• _Material for this task_
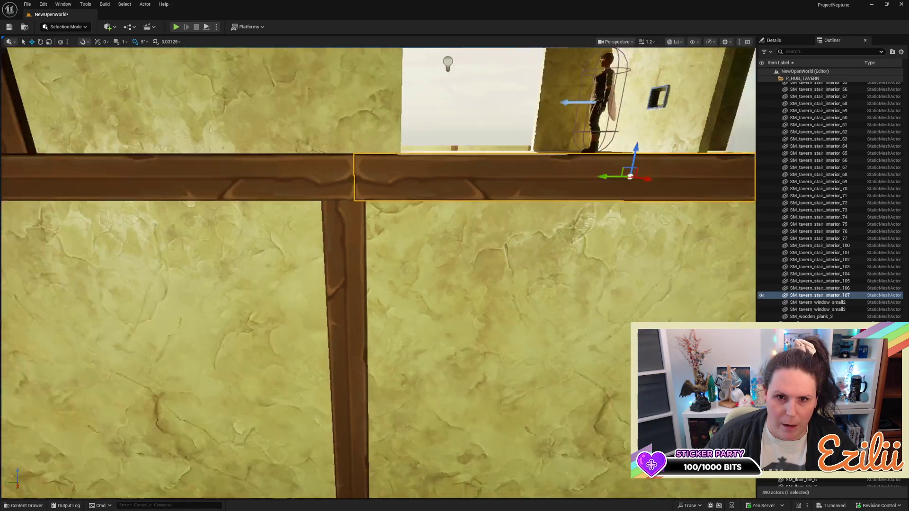
key("Escape")
scroll(438, 267, "down", 4)
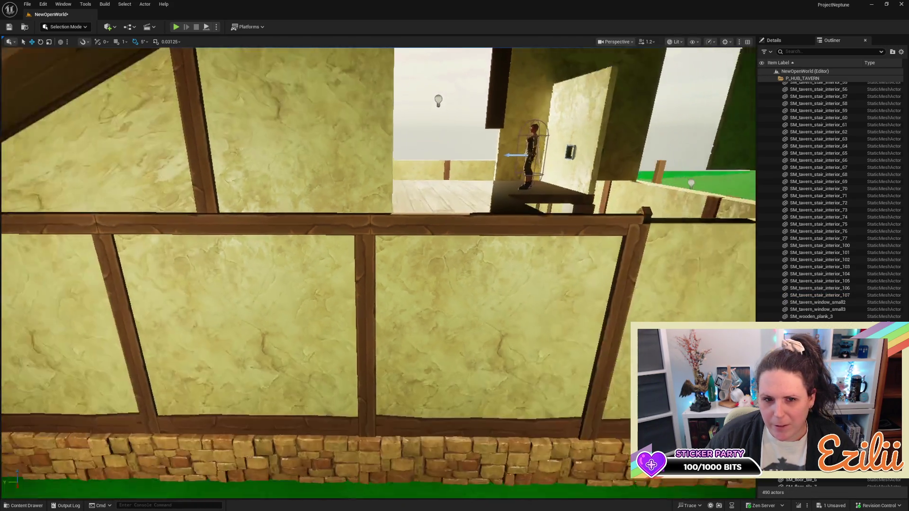
left_click(272, 232)
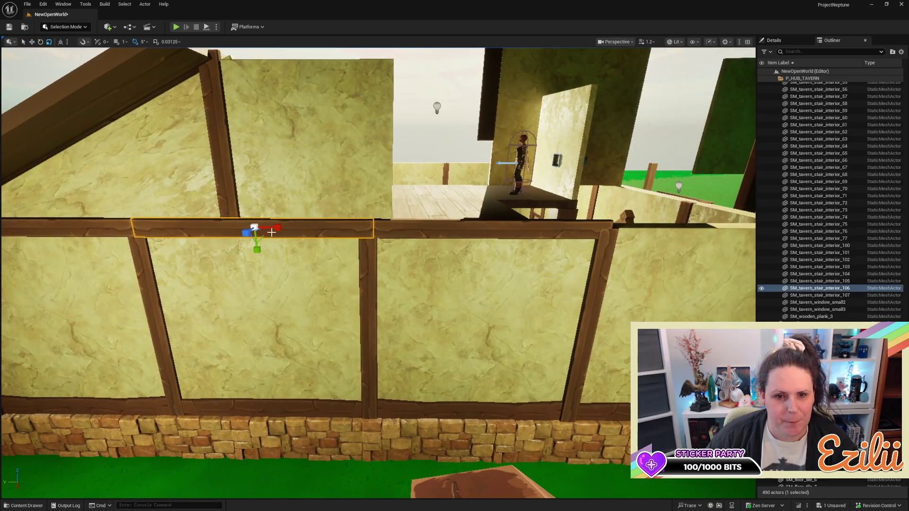
key("e")
mouse_move(280, 202)
left_mouse_down()
mouse_move(294, 242)
mouse_move(252, 269)
mouse_move(259, 271)
mouse_move(182, 227)
left_mouse_up()
Copy the right beam further along the wall toward the far corner
left_click(182, 227)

• _How to complete this task_
Reproduce each line of the entries above from the one containing "mouse_move(252, 269)" through the last, exactly, and no other line.

• _Written solution_
mouse_move(252, 269)
mouse_move(259, 271)
mouse_move(182, 227)
left_mouse_up()
Copy the right beam further along the wall toward the far corner
left_click(182, 227)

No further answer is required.